Basically after buying the Turbonet card and hacking the Tivo, I'm exactly where I was before I laid out the cash.... 

Please help, I'd really appreciate it...


----------



## megnin (Oct 1, 2005)

I'm in just about the exact same spot. I have a Series 1 Sony SVR2000 with the TurboNet card. I was still using the telephone to make daily calls and the TurboNet just to connect the TiVo to my home network for pulling shows off the TiVo to my computer.

Everything was working fine until the modem died in the TiVo and it stopped making daily calls. I've been trying to get it to make the daily call over the broadban network without success. I have set the dialing prefex to ,#401 but when I make a test call it says "Service Not Available".

I can telnet to the TiVo from my computer on IP address 192.168.0.8 just fine, but no daily call. :-(


----------



## Mars (Sep 13, 2001)

gvorob said:


> A DOS screen flashes on and off very quickly and too fast for me to read. I suspect that means the Tivo is not really connected to the D-link router on my PC.


gvorob,

It sounds like you may be accessing the dos prompt improperly. You should be going to Start, Run, then type in cmd, enter, and then your telnet 192.168.0.101

this should at least let you see whats going on.
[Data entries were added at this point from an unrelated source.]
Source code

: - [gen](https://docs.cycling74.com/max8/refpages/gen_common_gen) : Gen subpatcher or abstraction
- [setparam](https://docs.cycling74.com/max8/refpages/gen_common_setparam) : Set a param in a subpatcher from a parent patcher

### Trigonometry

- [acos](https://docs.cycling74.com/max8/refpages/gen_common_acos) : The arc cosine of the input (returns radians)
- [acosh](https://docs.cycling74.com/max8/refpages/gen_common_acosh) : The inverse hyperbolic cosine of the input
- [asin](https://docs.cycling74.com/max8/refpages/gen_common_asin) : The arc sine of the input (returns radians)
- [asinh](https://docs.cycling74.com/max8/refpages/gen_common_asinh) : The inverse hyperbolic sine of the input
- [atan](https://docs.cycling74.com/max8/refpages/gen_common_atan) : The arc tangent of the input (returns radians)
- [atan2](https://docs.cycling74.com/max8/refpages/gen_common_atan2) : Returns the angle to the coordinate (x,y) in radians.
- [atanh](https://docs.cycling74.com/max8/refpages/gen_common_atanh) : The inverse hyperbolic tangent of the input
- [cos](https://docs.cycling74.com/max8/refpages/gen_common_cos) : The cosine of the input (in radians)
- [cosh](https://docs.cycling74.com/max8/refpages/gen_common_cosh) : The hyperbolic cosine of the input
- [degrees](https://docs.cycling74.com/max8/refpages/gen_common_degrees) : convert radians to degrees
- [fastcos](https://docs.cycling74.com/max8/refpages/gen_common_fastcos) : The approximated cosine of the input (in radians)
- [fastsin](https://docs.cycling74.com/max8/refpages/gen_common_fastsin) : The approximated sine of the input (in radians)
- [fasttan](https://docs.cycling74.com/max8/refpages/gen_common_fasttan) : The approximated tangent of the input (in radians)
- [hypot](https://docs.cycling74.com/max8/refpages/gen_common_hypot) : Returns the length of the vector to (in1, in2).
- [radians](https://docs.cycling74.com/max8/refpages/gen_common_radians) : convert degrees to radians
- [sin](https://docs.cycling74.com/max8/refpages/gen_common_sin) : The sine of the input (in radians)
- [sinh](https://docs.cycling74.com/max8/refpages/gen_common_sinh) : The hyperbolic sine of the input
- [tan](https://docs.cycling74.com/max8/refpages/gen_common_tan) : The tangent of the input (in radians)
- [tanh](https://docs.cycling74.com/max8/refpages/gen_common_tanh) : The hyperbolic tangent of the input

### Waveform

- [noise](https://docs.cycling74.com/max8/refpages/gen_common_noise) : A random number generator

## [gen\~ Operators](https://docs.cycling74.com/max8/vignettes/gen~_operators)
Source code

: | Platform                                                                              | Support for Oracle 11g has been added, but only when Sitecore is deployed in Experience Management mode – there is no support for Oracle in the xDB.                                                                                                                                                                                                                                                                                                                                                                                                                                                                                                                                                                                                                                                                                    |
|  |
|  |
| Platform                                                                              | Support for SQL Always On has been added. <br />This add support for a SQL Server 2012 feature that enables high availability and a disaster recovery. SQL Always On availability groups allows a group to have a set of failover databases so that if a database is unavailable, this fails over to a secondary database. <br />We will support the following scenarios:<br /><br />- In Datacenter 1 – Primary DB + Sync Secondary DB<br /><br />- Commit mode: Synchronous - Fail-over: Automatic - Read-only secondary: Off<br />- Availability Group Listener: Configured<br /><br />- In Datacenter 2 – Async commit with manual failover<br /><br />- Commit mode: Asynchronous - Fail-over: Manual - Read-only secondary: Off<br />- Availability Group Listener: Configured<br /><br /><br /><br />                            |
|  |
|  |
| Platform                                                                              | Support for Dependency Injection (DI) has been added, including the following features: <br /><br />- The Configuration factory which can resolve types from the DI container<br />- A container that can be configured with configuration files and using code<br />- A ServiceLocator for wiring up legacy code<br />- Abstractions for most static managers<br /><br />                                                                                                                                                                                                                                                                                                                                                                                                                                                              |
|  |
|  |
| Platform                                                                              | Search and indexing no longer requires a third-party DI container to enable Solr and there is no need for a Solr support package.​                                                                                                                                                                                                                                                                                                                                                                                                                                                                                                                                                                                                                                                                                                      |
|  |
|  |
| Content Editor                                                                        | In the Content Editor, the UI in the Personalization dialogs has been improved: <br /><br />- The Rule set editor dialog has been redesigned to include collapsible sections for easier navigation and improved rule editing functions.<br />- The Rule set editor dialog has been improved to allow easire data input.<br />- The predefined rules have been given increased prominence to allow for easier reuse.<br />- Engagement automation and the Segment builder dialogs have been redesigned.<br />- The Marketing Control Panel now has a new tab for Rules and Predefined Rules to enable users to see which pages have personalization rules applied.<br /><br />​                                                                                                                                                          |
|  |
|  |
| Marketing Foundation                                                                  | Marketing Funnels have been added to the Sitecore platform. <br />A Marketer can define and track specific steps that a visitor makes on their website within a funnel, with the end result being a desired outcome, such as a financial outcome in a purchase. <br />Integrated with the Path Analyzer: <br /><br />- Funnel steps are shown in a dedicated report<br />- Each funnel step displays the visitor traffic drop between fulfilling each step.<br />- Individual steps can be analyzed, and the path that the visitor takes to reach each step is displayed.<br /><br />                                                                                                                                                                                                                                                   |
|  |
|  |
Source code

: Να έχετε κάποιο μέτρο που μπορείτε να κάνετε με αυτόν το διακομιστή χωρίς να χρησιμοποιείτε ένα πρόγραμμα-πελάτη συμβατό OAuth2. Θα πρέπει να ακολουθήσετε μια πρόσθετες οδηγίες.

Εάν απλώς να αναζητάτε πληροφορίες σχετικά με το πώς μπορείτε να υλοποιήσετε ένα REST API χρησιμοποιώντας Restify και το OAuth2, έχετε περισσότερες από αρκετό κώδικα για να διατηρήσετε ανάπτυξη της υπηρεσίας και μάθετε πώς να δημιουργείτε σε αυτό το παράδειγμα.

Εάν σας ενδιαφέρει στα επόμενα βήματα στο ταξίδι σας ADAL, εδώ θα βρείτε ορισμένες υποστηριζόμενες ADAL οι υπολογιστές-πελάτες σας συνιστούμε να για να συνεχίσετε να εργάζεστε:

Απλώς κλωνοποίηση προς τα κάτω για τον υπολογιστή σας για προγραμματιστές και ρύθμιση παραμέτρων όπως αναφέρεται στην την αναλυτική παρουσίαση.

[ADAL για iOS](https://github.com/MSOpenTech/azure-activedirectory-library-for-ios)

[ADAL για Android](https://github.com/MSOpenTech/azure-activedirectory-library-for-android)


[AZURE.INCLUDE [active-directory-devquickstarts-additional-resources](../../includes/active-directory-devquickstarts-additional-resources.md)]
There is still more to your problem.


----------



## PortlandPaw (Jan 11, 2004)

If I were gvorob and megnin, the first thing I'd do is run the SiliconDust software to make sure the drivers are properly installed and that the IP address is assigned to the TiVo - forget about DHCP.


----------



## JWThiers (Apr 13, 2005)

Try the DHCP client list on your router to be sure your tivo is being assigned an IP (and which one). If that doesn't work, try angryip (or another IP scanner) and see were your tivo is. See my sig about my feelings about DHCP on hacked DTivo's. When DHCP works its a god send, but when it doesn't... lets just say defecation impacts the rotary oscillating wind generator.


----------